(Source information)

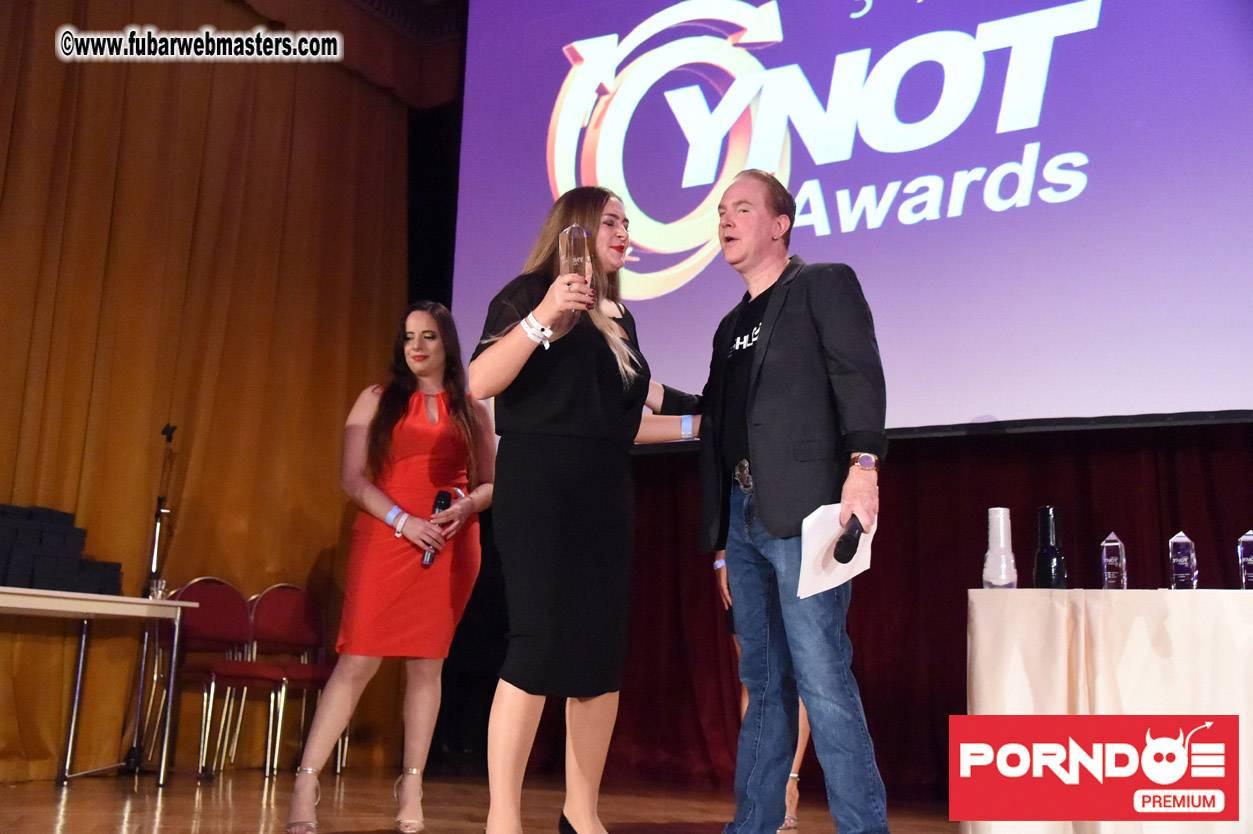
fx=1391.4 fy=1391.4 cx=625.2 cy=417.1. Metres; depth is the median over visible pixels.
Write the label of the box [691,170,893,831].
man
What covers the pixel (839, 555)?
microphone
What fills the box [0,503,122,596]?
box stack
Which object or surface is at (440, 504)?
microphone
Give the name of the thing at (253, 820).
stage floor
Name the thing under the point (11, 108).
curtain
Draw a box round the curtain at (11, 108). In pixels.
[0,0,416,783]
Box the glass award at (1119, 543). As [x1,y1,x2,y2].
[1100,532,1126,589]
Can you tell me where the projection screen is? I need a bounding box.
[454,0,1251,437]
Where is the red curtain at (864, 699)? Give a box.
[517,421,1252,802]
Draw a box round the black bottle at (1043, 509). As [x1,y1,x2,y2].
[1033,505,1067,588]
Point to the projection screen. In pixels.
(641, 263)
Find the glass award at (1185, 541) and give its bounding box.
[1168,531,1197,588]
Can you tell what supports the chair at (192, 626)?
on the stage floor
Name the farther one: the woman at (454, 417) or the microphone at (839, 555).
the woman at (454, 417)
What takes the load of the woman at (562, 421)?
on the stage floor
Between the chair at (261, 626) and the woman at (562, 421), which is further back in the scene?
the chair at (261, 626)
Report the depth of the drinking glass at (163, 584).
5.82 m
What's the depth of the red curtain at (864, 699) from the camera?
6.35 m
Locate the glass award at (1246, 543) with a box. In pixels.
[1237,530,1252,589]
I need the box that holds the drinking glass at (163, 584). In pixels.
[148,578,168,600]
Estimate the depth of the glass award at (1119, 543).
4.18 m
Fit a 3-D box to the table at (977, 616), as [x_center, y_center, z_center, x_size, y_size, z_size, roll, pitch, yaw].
[1.776,0.895,3.893,1.469,0.740,1.073,-5,-12,31]
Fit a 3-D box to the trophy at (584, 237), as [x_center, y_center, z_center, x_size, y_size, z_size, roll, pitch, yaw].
[-0.133,-0.367,3.796,0.096,0.308,0.152,2,-11,-4]
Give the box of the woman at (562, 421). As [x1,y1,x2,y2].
[467,188,702,833]
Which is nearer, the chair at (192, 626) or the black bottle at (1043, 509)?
the black bottle at (1043, 509)
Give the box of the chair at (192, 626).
[160,577,285,779]
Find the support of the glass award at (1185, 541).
on the table at (977, 616)
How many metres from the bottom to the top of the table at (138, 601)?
0.735 m
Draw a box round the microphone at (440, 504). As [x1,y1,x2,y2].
[421,488,454,567]
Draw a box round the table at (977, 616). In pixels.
[962,590,1252,833]
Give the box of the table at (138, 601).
[0,587,192,785]
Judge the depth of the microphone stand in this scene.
6.15 m
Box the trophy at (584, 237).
[558,225,594,324]
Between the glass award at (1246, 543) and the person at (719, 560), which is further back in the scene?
the person at (719, 560)
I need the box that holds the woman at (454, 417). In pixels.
[285,302,491,833]
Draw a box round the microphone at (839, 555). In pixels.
[832,513,864,565]
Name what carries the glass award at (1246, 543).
on the table at (977, 616)
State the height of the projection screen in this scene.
2.871 m
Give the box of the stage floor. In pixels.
[0,764,967,833]
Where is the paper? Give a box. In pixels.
[798,501,874,599]
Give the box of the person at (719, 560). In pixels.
[713,539,814,831]
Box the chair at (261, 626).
[246,582,345,776]
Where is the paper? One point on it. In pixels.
(812, 516)
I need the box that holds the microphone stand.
[118,421,174,779]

(End Source information)

## Your objective
Because only the text is wanted, copy each record above precisely and omit its pictures.

## Response to this exercise
fx=1391.4 fy=1391.4 cx=625.2 cy=417.1. Metres; depth is the median over visible pixels.
Write the label of the box [691,170,893,831].
man
What covers the pixel (839, 555)?
microphone
What fills the box [0,503,122,596]?
box stack
Which object or surface is at (440, 504)?
microphone
Give the name of the thing at (253, 820).
stage floor
Name the thing under the point (11, 108).
curtain
Draw a box round the curtain at (11, 108). In pixels.
[0,0,416,783]
Box the glass award at (1119, 543). As [x1,y1,x2,y2].
[1100,532,1126,589]
Can you tell me where the projection screen is? I need a bounding box.
[454,0,1251,437]
Where is the red curtain at (864, 699)? Give a box.
[517,421,1252,802]
Draw a box round the black bottle at (1043, 509). As [x1,y1,x2,y2].
[1033,505,1067,588]
Point to the projection screen. In pixels.
(641, 263)
Find the glass award at (1185, 541) and give its bounding box.
[1168,531,1197,588]
Can you tell what supports the chair at (192, 626)?
on the stage floor
Name the farther one: the woman at (454, 417) or the microphone at (839, 555).
the woman at (454, 417)
What takes the load of the woman at (562, 421)?
on the stage floor
Between the chair at (261, 626) and the woman at (562, 421), which is further back in the scene?
the chair at (261, 626)
Report the depth of the drinking glass at (163, 584).
5.82 m
What's the depth of the red curtain at (864, 699) from the camera?
6.35 m
Locate the glass award at (1246, 543) with a box. In pixels.
[1237,530,1252,589]
I need the box that holds the drinking glass at (163, 584). In pixels.
[148,578,168,600]
Estimate the depth of the glass award at (1119, 543).
4.18 m
Fit a 3-D box to the table at (977, 616), as [x_center, y_center, z_center, x_size, y_size, z_size, roll, pitch, yaw].
[1.776,0.895,3.893,1.469,0.740,1.073,-5,-12,31]
Fit a 3-D box to the trophy at (584, 237), as [x_center, y_center, z_center, x_size, y_size, z_size, roll, pitch, yaw].
[-0.133,-0.367,3.796,0.096,0.308,0.152,2,-11,-4]
Give the box of the woman at (562, 421). As [x1,y1,x2,y2].
[467,188,702,833]
Which is nearer, the chair at (192, 626) or the black bottle at (1043, 509)?
the black bottle at (1043, 509)
Give the box of the chair at (192, 626).
[160,577,285,779]
Find the support of the glass award at (1185, 541).
on the table at (977, 616)
How many metres from the bottom to the top of the table at (138, 601)?
0.735 m
Draw a box round the microphone at (440, 504). As [x1,y1,x2,y2].
[421,488,454,567]
Draw a box round the table at (977, 616). In pixels.
[962,590,1252,833]
Give the box of the table at (138, 601).
[0,587,192,785]
Judge the depth of the microphone stand in this scene.
6.15 m
Box the trophy at (584, 237).
[558,225,594,324]
Between the glass award at (1246, 543) and the person at (719, 560), which is further back in the scene?
the person at (719, 560)
I need the box that holds the woman at (454, 417). In pixels.
[285,302,491,833]
Draw a box round the microphone at (839, 555). In pixels.
[832,513,864,565]
Name what carries the glass award at (1246, 543).
on the table at (977, 616)
State the height of the projection screen in this scene.
2.871 m
Give the box of the stage floor. In pixels.
[0,764,967,833]
Where is the paper? Give a box. In pixels.
[798,501,874,599]
Give the box of the person at (719, 560). In pixels.
[713,539,814,831]
Box the chair at (261, 626).
[246,582,345,776]
Where is the paper? One point on it. In pixels.
(812, 516)
I need the box that holds the microphone stand.
[118,421,174,779]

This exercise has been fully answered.